Il singolo è la categoria propria dell’esistenza umana nel senso che l’esistenza corrisponde alla realtà di
ogni singolo individuo. Il filosofo stesso afferma che avrebbe voluto far scrivere sulla sua tomba solo
l’espressione “Quel singolo”.
Di conseguenza egli si oppone anche al panteismo idealistico che pretendeva di identificare Dio e uomo.
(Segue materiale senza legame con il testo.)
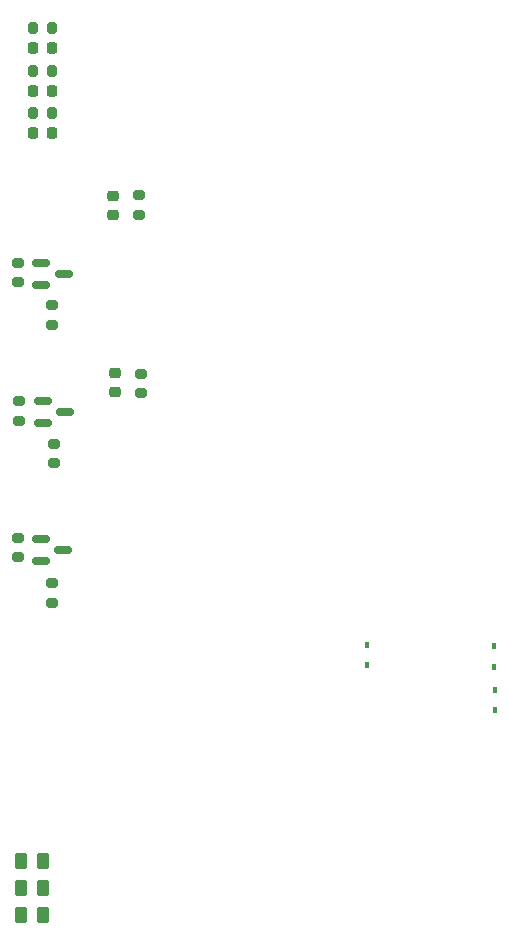
<source format=gtp>
G04 #@! TF.GenerationSoftware,KiCad,Pcbnew,(6.0.11-0)*
G04 #@! TF.CreationDate,2025-05-14T22:18:42-06:00*
G04 #@! TF.ProjectId,AnalogPCB,416e616c-6f67-4504-9342-2e6b69636164,rev?*
G04 #@! TF.SameCoordinates,Original*
G04 #@! TF.FileFunction,Paste,Top*
G04 #@! TF.FilePolarity,Positive*
%FSLAX46Y46*%
G04 Gerber Fmt 4.6, Leading zero omitted, Abs format (unit mm)*
G04 Created by KiCad (PCBNEW (6.0.11-0)) date 2025-05-14 22:18:42*
%MOMM*%
%LPD*%
G01*
G04 APERTURE LIST*
G04 Aperture macros list*
%AMRoundRect*
0 Rectangle with rounded corners*
0 $1 Rounding radius*
0 $2 $3 $4 $5 $6 $7 $8 $9 X,Y pos of 4 corners*
0 Add a 4 corners polygon primitive as box body*
4,1,4,$2,$3,$4,$5,$6,$7,$8,$9,$2,$3,0*
0 Add four circle primitives for the rounded corners*
1,1,$1+$1,$2,$3*
1,1,$1+$1,$4,$5*
1,1,$1+$1,$6,$7*
1,1,$1+$1,$8,$9*
0 Add four rect primitives between the rounded corners*
20,1,$1+$1,$2,$3,$4,$5,0*
20,1,$1+$1,$4,$5,$6,$7,0*
20,1,$1+$1,$6,$7,$8,$9,0*
20,1,$1+$1,$8,$9,$2,$3,0*%
G04 Aperture macros list end*
%ADD10R,0.406400X0.609600*%
%ADD11RoundRect,0.218750X0.218750X0.256250X-0.218750X0.256250X-0.218750X-0.256250X0.218750X-0.256250X0*%
%ADD12RoundRect,0.200000X0.200000X0.275000X-0.200000X0.275000X-0.200000X-0.275000X0.200000X-0.275000X0*%
%ADD13RoundRect,0.150000X-0.587500X-0.150000X0.587500X-0.150000X0.587500X0.150000X-0.587500X0.150000X0*%
%ADD14RoundRect,0.200000X0.275000X-0.200000X0.275000X0.200000X-0.275000X0.200000X-0.275000X-0.200000X0*%
%ADD15RoundRect,0.218750X-0.256250X0.218750X-0.256250X-0.218750X0.256250X-0.218750X0.256250X0.218750X0*%
%ADD16RoundRect,0.218750X0.256250X-0.218750X0.256250X0.218750X-0.256250X0.218750X-0.256250X-0.218750X0*%
%ADD17RoundRect,0.250000X-0.262500X-0.450000X0.262500X-0.450000X0.262500X0.450000X-0.262500X0.450000X0*%
%ADD18RoundRect,0.250000X0.262500X0.450000X-0.262500X0.450000X-0.262500X-0.450000X0.262500X-0.450000X0*%
%ADD19RoundRect,0.200000X-0.275000X0.200000X-0.275000X-0.200000X0.275000X-0.200000X0.275000X0.200000X0*%
G04 APERTURE END LIST*
D10*
X91800000Y-123750900D03*
X91800000Y-122049100D03*
D11*
X54387500Y-75000000D03*
X52812500Y-75000000D03*
D12*
X54425000Y-69700000D03*
X52775000Y-69700000D03*
D11*
X54387500Y-78600000D03*
X52812500Y-78600000D03*
D13*
X53610000Y-101250000D03*
X53610000Y-103150000D03*
X55485000Y-102200000D03*
D14*
X54400000Y-118325000D03*
X54400000Y-116675000D03*
X61900000Y-100625000D03*
X61900000Y-98975000D03*
D15*
X59600000Y-83912500D03*
X59600000Y-85487500D03*
D16*
X59700000Y-100487500D03*
X59700000Y-98912500D03*
D11*
X54387500Y-71400000D03*
X52812500Y-71400000D03*
D14*
X54600000Y-106525000D03*
X54600000Y-104875000D03*
X51585000Y-102925000D03*
X51585000Y-101275000D03*
D17*
X51775000Y-144800000D03*
X53600000Y-144800000D03*
D12*
X54425000Y-76900000D03*
X52775000Y-76900000D03*
D18*
X53600000Y-140200000D03*
X51775000Y-140200000D03*
D14*
X54400000Y-94825000D03*
X54400000Y-93175000D03*
X51500000Y-114500000D03*
X51500000Y-112850000D03*
D10*
X81100000Y-123650900D03*
X81100000Y-121949100D03*
D13*
X53500000Y-89575000D03*
X53500000Y-91475000D03*
X55375000Y-90525000D03*
X53462500Y-112925000D03*
X53462500Y-114825000D03*
X55337500Y-113875000D03*
D17*
X51775000Y-142500000D03*
X53600000Y-142500000D03*
D10*
X91900000Y-125749100D03*
X91900000Y-127450900D03*
D12*
X54425000Y-73300000D03*
X52775000Y-73300000D03*
D19*
X61800000Y-83850000D03*
X61800000Y-85500000D03*
D14*
X51500000Y-91225000D03*
X51500000Y-89575000D03*
M02*

</source>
Egli, invece, afferma la differenza qualitativa tra Dio e uomo, cioè tra infinito e finito.
L'ANGOSCIA
L’angoscia, secondo Kierkegaard, fa parte dell’esistenza umana e nasce dall’incertezza, dal dubbio delle infinite
possibili alternative di scelte che l’uomo ha davanti a sé nella vita. E’ diversa dalla paura che invece si prova
davanti ad una situazione o un pericolo chiaro e preciso. L’angoscia è un sentimento che nasce dall’infinità o
dall’indeterminatezza delle possibilità ed è un sentimento tipicamente umano nel senso che viene provato solo da
chi ha spirito.
DISPERAZIONE E FEDE
La disperazione si riferisce al rapporto dell’uomo con se stesso, quindi riguarda il suo io. L’uomo infatti può volere
se stesso ma in questo modo sceglierebbe la propria insufficienza e finitezza e non sarebbe mai adeguato né averà
pace; oppure può non volere essere se stesso ma annullando così il rapporto con sé si distruggerebbe, ricadendo
nella disperazione. In ogni caso, ci si imbatte nella disperazione, che è un’autentica malattia mortale, poiché essa è
il vivere la morte dell’io, cioè è la negazione del tentativo umano di rendersi autosufficienti o di evadere da sé. Ma
se ogni uomo è malato di disperazione, l’unica terapia efficace contro di essa è la fede, ossia quella condizione in
cui l’io non si illude sulla sua autosufficienza, ma riconosce la sua dipendenza da Colui che lo ha posto e che, solo,
può garantire la sua realizzazione. L’uomo deve quindi «volere» la disperazione, poiché riconoscendosi in preda ad
essa egli può volgersi alla ricerca di una salvezza. La disperazione di cui parla Kierkegaard non è la disperazione
finita che discende dalla perdita di beni mondani (ad es. di una persona cara o di un patrimonio); ma la disperazione
infinita che discende dalla propria insufficienza esistenziale. Infatti, se la prima costringe l’uomo a “rinchiudersi” in
sé e nel finito, la seconda lo spinge ad uscire “fuori di sé” e ad aprirsi all’Assoluto. Di fronte all'instabilità radicale
dell'esistenza costituita dalla possibilità, la fede si appella alla stabilità del principio di ogni possibilità (Dio).